> **TASK DESCRIPTION**
The lines to reproduce run from the one containing "RadiusAuth.dll | 4.0.3445.909" through the final line of the entries; write them out exactly and add nothing.

** INPUT DATA follows **

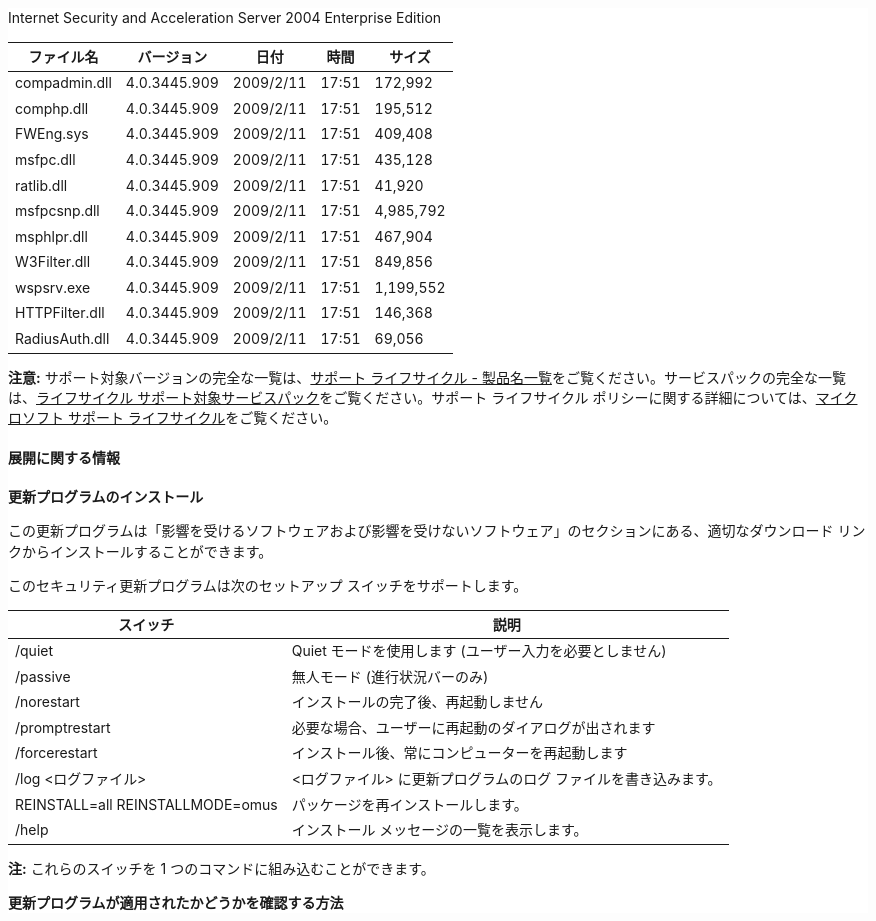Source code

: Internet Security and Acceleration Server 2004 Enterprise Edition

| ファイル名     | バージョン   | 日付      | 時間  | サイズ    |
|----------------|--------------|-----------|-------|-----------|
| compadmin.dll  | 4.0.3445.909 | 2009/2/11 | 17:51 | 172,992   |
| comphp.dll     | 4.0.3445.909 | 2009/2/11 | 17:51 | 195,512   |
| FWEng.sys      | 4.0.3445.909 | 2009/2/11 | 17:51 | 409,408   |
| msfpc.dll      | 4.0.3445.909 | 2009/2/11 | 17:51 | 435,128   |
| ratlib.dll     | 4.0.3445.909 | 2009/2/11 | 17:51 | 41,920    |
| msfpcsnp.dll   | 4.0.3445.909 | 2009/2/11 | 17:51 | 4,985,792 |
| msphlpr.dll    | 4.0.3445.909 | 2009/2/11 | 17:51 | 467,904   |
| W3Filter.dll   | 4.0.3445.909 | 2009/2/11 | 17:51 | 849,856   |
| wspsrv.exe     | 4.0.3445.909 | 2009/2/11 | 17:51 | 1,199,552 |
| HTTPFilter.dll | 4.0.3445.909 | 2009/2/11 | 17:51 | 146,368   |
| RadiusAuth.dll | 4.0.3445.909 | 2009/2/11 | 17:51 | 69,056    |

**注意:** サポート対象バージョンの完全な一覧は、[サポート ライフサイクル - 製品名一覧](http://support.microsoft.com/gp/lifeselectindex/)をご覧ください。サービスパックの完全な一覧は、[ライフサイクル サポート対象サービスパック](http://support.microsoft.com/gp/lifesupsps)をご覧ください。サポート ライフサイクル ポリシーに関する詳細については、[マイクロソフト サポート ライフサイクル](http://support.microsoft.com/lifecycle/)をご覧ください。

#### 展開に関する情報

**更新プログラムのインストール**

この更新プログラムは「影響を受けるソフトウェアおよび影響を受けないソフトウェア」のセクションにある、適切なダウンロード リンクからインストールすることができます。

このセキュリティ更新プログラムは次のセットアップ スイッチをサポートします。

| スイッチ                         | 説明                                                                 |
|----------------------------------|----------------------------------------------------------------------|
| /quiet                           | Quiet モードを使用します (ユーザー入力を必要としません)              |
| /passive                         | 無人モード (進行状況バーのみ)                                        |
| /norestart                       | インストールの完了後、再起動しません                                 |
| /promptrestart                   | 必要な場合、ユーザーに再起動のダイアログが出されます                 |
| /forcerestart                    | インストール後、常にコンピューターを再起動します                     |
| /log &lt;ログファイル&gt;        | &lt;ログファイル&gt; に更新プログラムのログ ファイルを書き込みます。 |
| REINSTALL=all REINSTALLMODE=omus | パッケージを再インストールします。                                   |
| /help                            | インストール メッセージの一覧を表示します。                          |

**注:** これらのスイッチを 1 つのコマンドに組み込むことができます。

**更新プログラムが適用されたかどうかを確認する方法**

** End of INPUT DATA **

> **OUTPUT FOR THIS TASK**
| RadiusAuth.dll | 4.0.3445.909 | 2009/2/11 | 17:51 | 69,056    |

**注意:** サポート対象バージョンの完全な一覧は、[サポート ライフサイクル - 製品名一覧](http://support.microsoft.com/gp/lifeselectindex/)をご覧ください。サービスパックの完全な一覧は、[ライフサイクル サポート対象サービスパック](http://support.microsoft.com/gp/lifesupsps)をご覧ください。サポート ライフサイクル ポリシーに関する詳細については、[マイクロソフト サポート ライフサイクル](http://support.microsoft.com/lifecycle/)をご覧ください。

#### 展開に関する情報

**更新プログラムのインストール**

この更新プログラムは「影響を受けるソフトウェアおよび影響を受けないソフトウェア」のセクションにある、適切なダウンロード リンクからインストールすることができます。

このセキュリティ更新プログラムは次のセットアップ スイッチをサポートします。

| スイッチ                         | 説明                                                                 |
|----------------------------------|----------------------------------------------------------------------|
| /quiet                           | Quiet モードを使用します (ユーザー入力を必要としません)              |
| /passive                         | 無人モード (進行状況バーのみ)                                        |
| /norestart                       | インストールの完了後、再起動しません                                 |
| /promptrestart                   | 必要な場合、ユーザーに再起動のダイアログが出されます                 |
| /forcerestart                    | インストール後、常にコンピューターを再起動します                     |
| /log &lt;ログファイル&gt;        | &lt;ログファイル&gt; に更新プログラムのログ ファイルを書き込みます。 |
| REINSTALL=all REINSTALLMODE=omus | パッケージを再インストールします。                                   |
| /help                            | インストール メッセージの一覧を表示します。                          |

**注:** これらのスイッチを 1 つのコマンドに組み込むことができます。

**更新プログラムが適用されたかどうかを確認する方法**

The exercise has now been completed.